# what is the best race in lotr



## flame (Nov 2, 2002)

i say elve. there a cool race


----------



## Finduilas (Nov 2, 2002)

I agree with you.
Elves are the best.They are definitely my favourites.
But let's look at the facts.Weren't they the first race which appeared in Valllinor?Yes they were.
Weren't they the first race which reached the Middle Earth?Yeas they were.
They are the oldest,the pretiest and certainly the wisest.
That's why I like them.
They are the First.


----------



## Anamatar IV (Nov 2, 2002)

wait a minute. Men have had their good sides too. Are the 1st born in each family always better than the other children? If Eru had a reason for waking them after the elves he had a pretty good one. It was the Men who greatly aided the overthrow of Sauron in the 2nd age and COMPLETED the overthrow of Sauron in the 3rd. Men protected the shire from the Nazgul while Frodo lingered there. Yes men were corrupted by the ring easily BUT was it not elves that first brought orcs into existence?


----------



## Confusticated (Nov 2, 2002)

Best race? 
Hmm..I say it is a tie between Aragorn, Legolas, and Gimli racing after the orcs, and Gwaihir racing to Mount doom.
However, most of the story is one big race. A race to destroy the ring before Sauron could get his hands on it.
So, I S'pose THAT race, the race to Mt. Doom, takes the cake.


----------



## Finduilas (Nov 2, 2002)

Come on,I don't say that everyone should like elves the most.
It's just my opinion.
However,about the orcs elves didn't create them .Sauron did.
He used elves ,yes.
But they wouldn't want to have any relevance with creatures like the orcs.
But elves didn't have a choice.And it's true that men have many good qualities as braveness ,etc.
But elves and nature are one.Elves where Eru's first children so they were most gifted.Elves are the wisest and the most reasonable'they can't be influanced by emotions.They are just the race I like best.

» Recorded information
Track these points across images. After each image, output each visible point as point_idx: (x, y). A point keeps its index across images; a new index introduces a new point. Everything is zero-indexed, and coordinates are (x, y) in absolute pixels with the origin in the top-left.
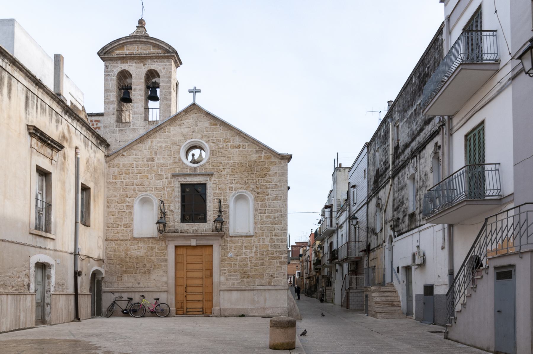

» Objective
In the forum thread, who does Finduilas's second post say created the orcs? Please answer briefly.

» Response to the exercise
Sauron.